The touring musical production begins its six-day run on Tuesday.
Da-da-da-dum, snap snap.
From the beginning sounds of the classic television theme written by the late Hollywood composer Vic Mizzy, audiences at the Bushnell Performing Arts Center this week can rest assured they’re about to enter the familiar dark, yet welcoming home of Gomez and Morticia Addams when the revamped national tour of Broadway’s “The Addams Family” brings all its delightful creepiness to Hartford.
“It’s always disappointing when critics aren’t as happy with the show as you might be,” said Douglas Sills, who portrays patriarch Gomez in the national touring show, referring to the original Broadway play’s tepid reviews.
After some major retooling – which producers didn’t have an opportunity to do between tryouts in Chicago and the play’s opening on Broadway – the touring show, which opens for six days on Tuesday, is receiving more favorable reviews. Song were scrapped and new ones were written by Andrew Lippa and “Jersey Boys” authors Marshall Brickman and Rick Elice made major revision to their book.
“It’s a great triumph for the creative team to be able to rework the show to something that is so much stronger. I like the creative team, and I think what ultimately led me to participate in the tour was the fact that they wanted to go back to the drawing board. And, I knew there would be considerable opportunity for new input and that is what every actor enjoys doing,” said Sills, who was nominated for a Tony Award for his role as “The Scarlet Pimpernel” on Broadway.
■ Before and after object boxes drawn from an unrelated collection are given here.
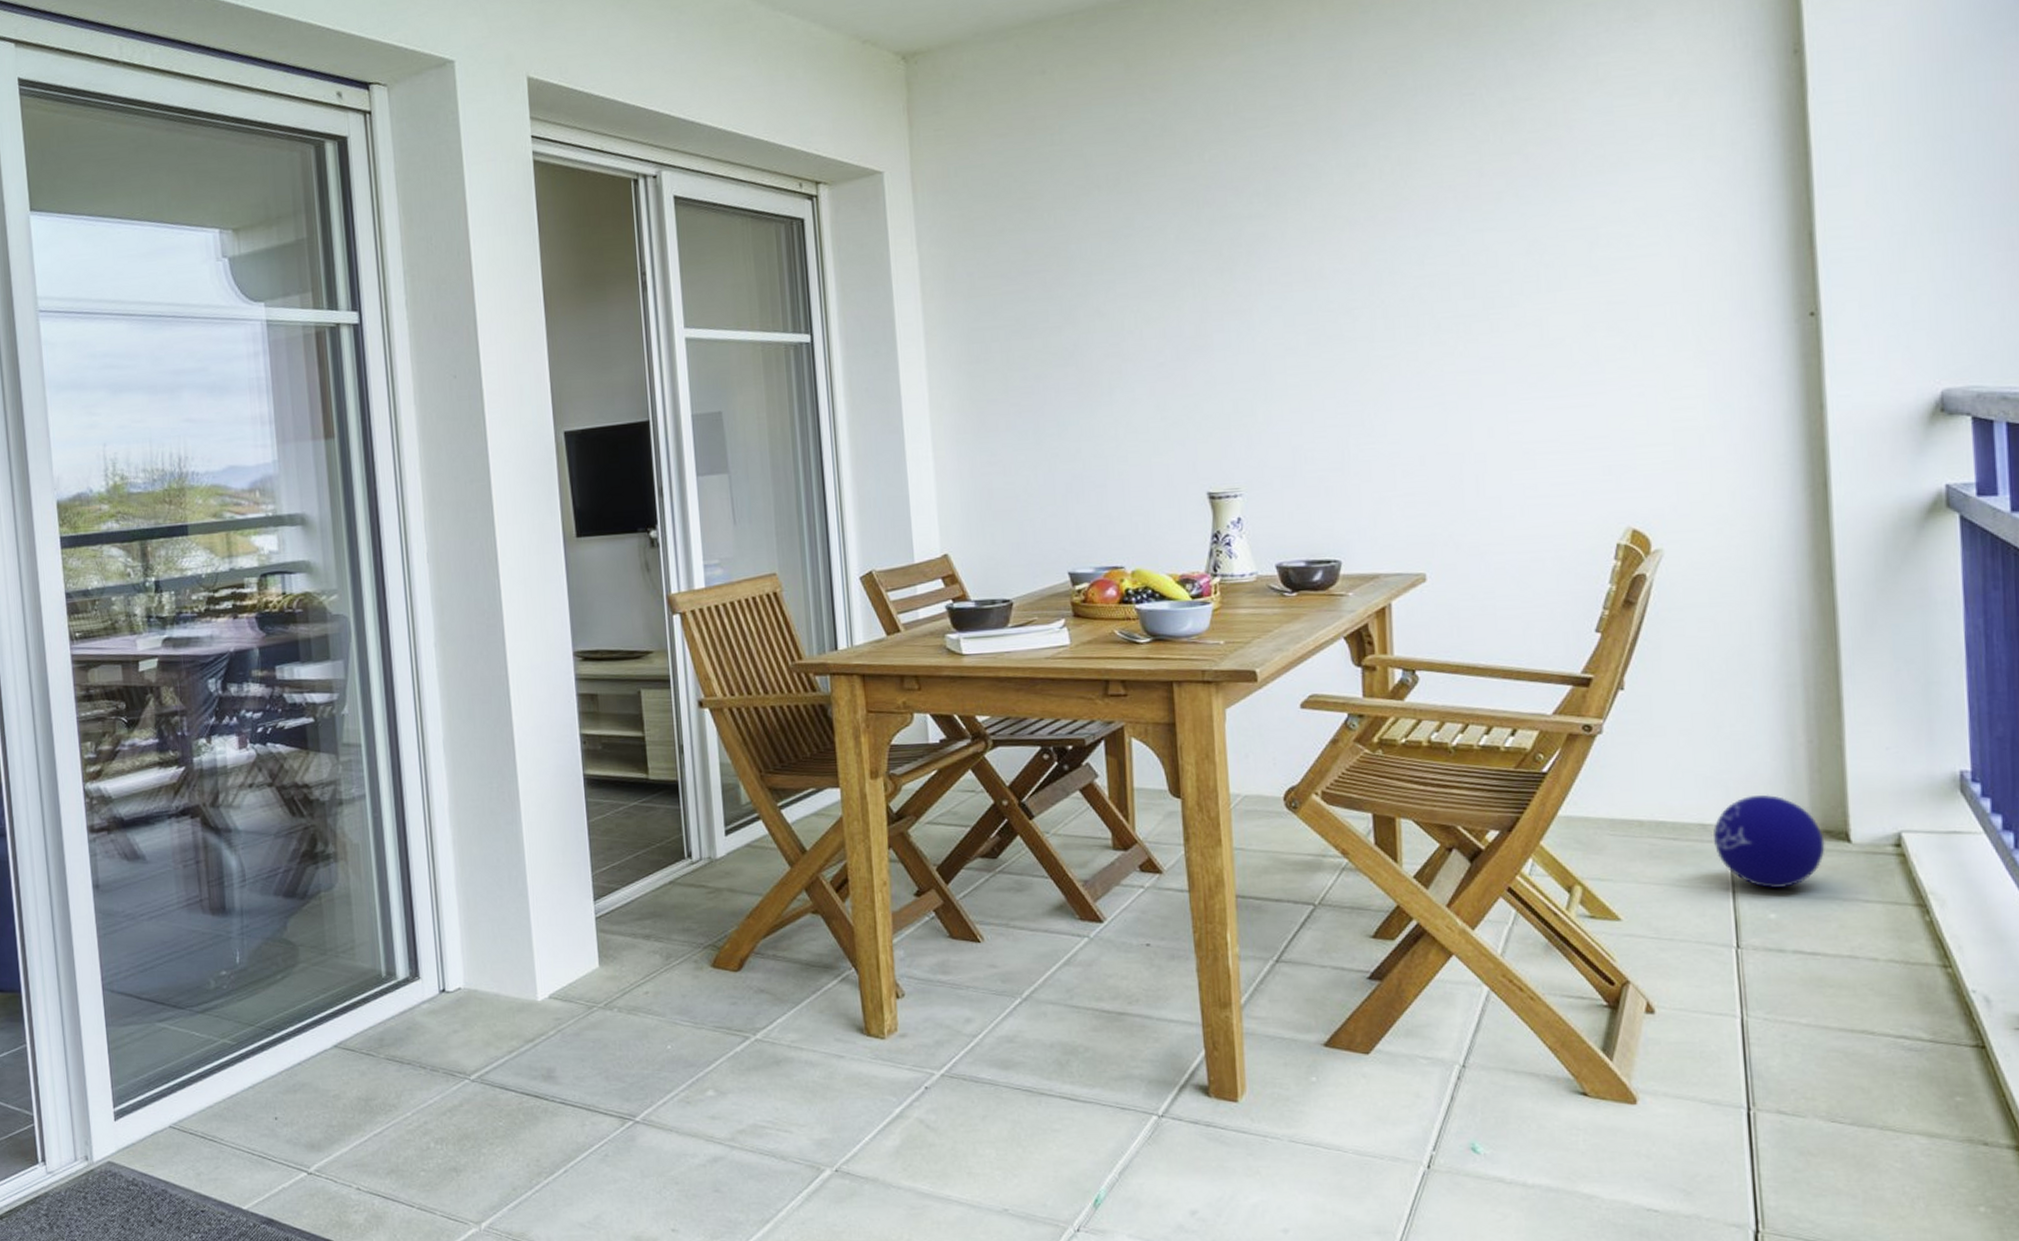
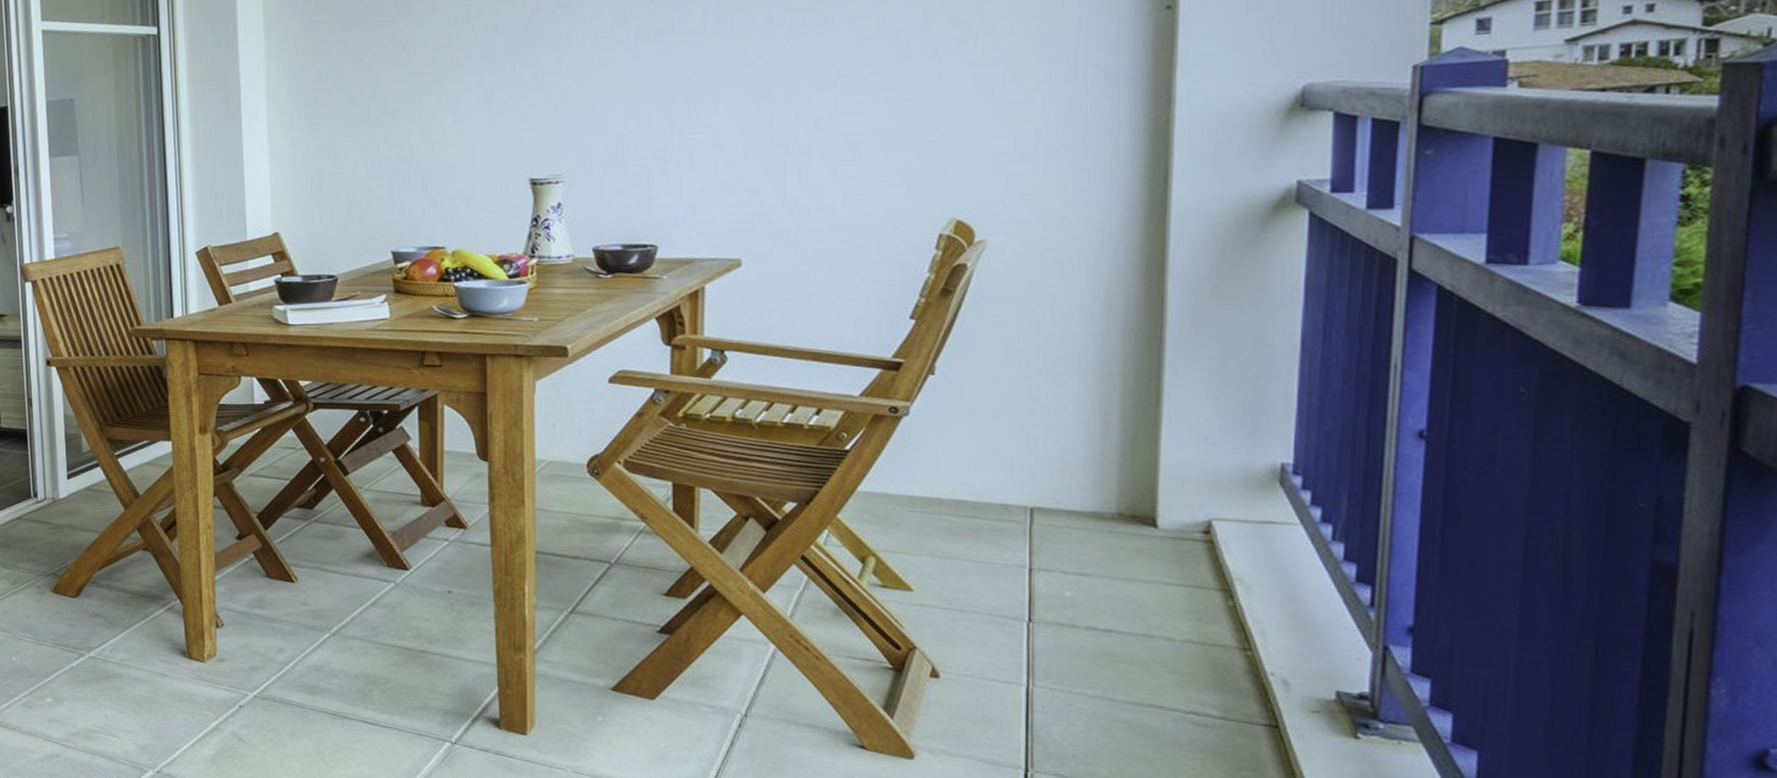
ball: present [1713,794,1825,889] -> none [1015,478,1130,569]

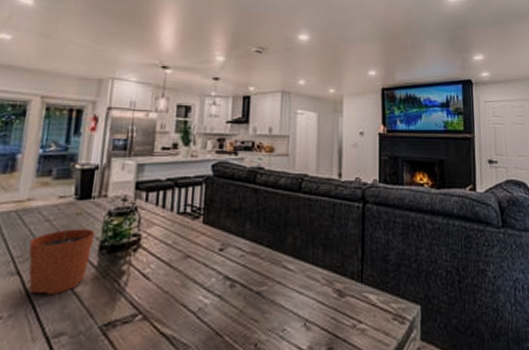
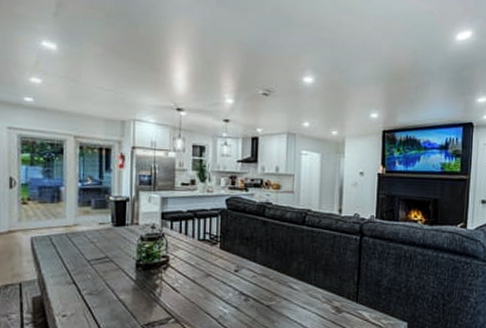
plant pot: present [28,211,96,296] -> none [80,235,132,301]

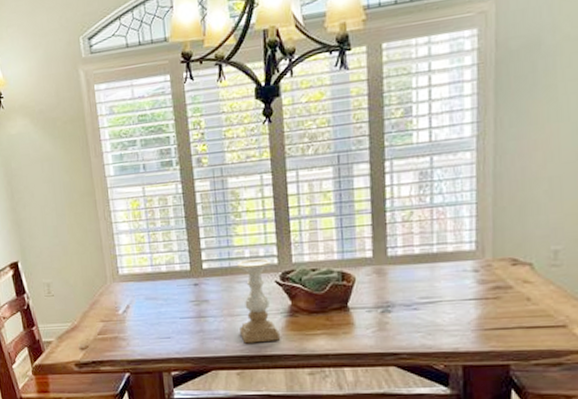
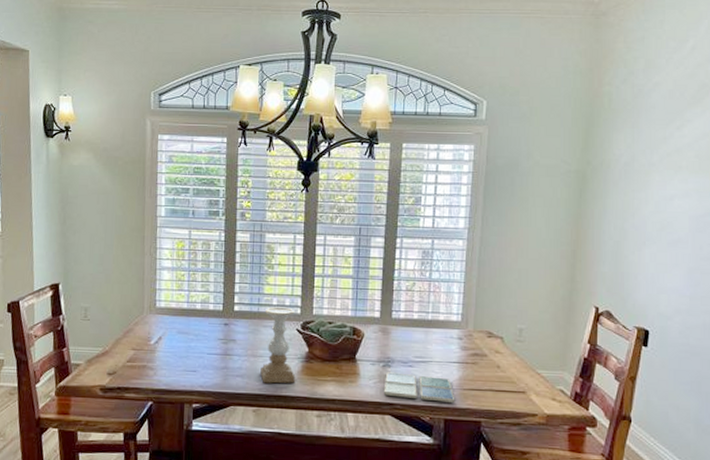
drink coaster: none [385,318,475,347] -> present [383,372,455,403]

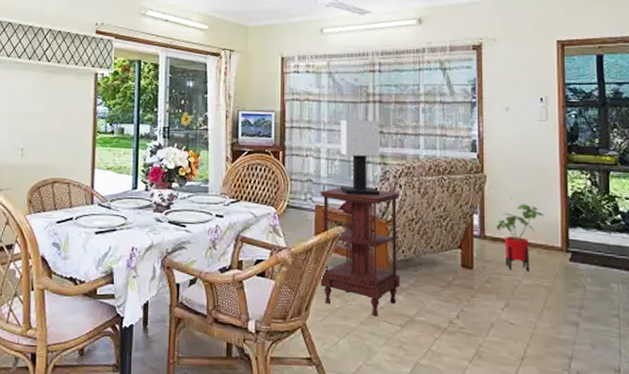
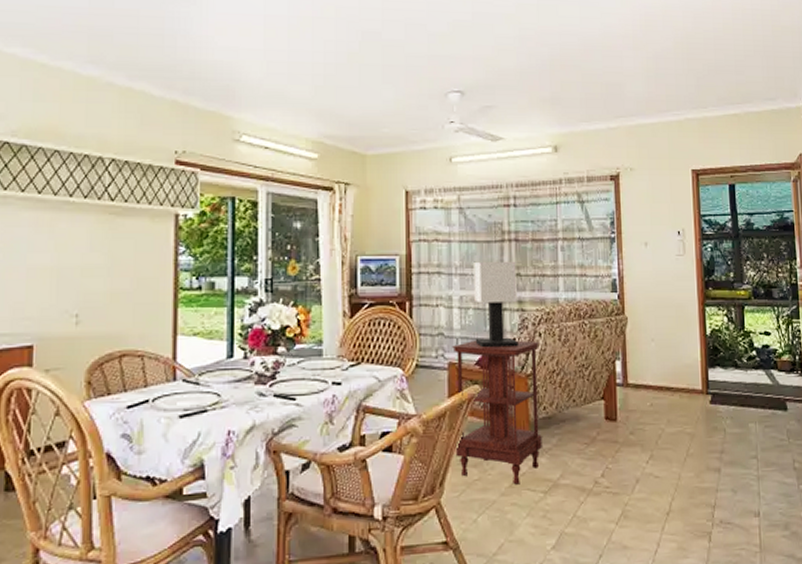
house plant: present [497,204,545,271] -> none [639,346,685,419]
“The Addams Family” features an original story and it’s
every father’s nightmare. Wednesday Addams, the ultimate princess of darkness, has grown up and fallen in love with a sweet, smart young man from a respectable family – a man her parents have never met. And, if that weren’t upsetting enough, she confides in her father and begs him not to tell her mother. Now, Gomez Addams must do something he’s never done before – keep a secret from his beloved wife, Morticia. Everything will change for the whole family on the fateful night they host a dinner for Wednesday’s “normal” boyfriend and his parents.
And, in addition to Wednesday, Gomez and Morticia, the rest of the gang is back, too, including Pugsley, Lurch, Thing, Cousin Itt, Grandma, and Uncle Fester, as well as some new characters, too.
In a prolific career spanning six decades, Charles Addams created several thousand cartoons, sketches and drawings, many of which were published in The New Yorker. But it was his creation of characters that came to be known as The Addams Family that brought Addams his greatest acclaim. With a unique style that combined the twisted, macabre and just plain weird with charm, wit and enchantment, Addams’ drawings have entertained millions worldwide and served as the inspiration for multiple television series and motion pictures.
“The Addams Family,” filmed in black and white, made its television debut in the fall of 1964 – starring the incomparable cast of John Astin, Carolyn Jones, Jackie Coogan and Ted Cassidy – and ran for two seasons. It returned to the small screen with a new cast in 1998 on the Fox Family Channel and ran for one year. It has also been the subject of two Saturday morning cartoons, and two major motion pictures in the 1990s, “The Addams Family” and “Addams Family Values” starring Raul Julia and Anjelica Huston as Gomez and Morticia.
At age 51, Sills said “The Addams Family” was “certainly something I looked at in reruns.”
“I remember as a kid coming home from school and watching ‘The Little Rascals,’ ‘The Three Stooges,’ ‘Dark Shadows,’ and ‘The Addams Family’ while sitting in front of the television set with my dish of Cocoa Krispies. And, I remember seeing that masking tape on the floor placed there by my mother to be sure I was sitting behind it because of the fear of radiation back then coming from the television set,” laughed Sills.
The award-winning actor said he relishes his role as Gomez.
“If you can’t enjoy playing Gomez, then you’re in the wrong business ... there’s so many things to enjoy about him. He’ s a peculiar guy to the average person, but he’s so happy in life and feels as though he has struck gold in meeting Morticia. He has a gorgeous wife who loves him, a beautiful house in Central Park, money, and family around him,” said Sills.
“And, I think between playing opposite a wonderful cast and having some strong story lines with high stakes, that this a dream role,” he added.
Sills said he brings his own interpretation of Gomez to the stage and didn’t go back to research the character on television and the big screen.
“I did have memories of John Astin standing on his head and doing yoga on the television show, which was something exotic at the time, as well as crashing his trains. So, I certainly remember the wonderful joie de vivre carried in the role. While I didn’t see the movie, I have recollections of the trailers ... of seeing Raul Julia and what the classically-trained actor brought to the role, and it spoke to me very well. And, I love the fact that so many interesting actors have played the role of Gomez from Nathan Lane, the foremost musical comedy actor in theater, to Roger Rees,” said Sills.
“So, I’m enjoying myself and haven’t had any trouble finding my own way and not doing an impression of others,” he added.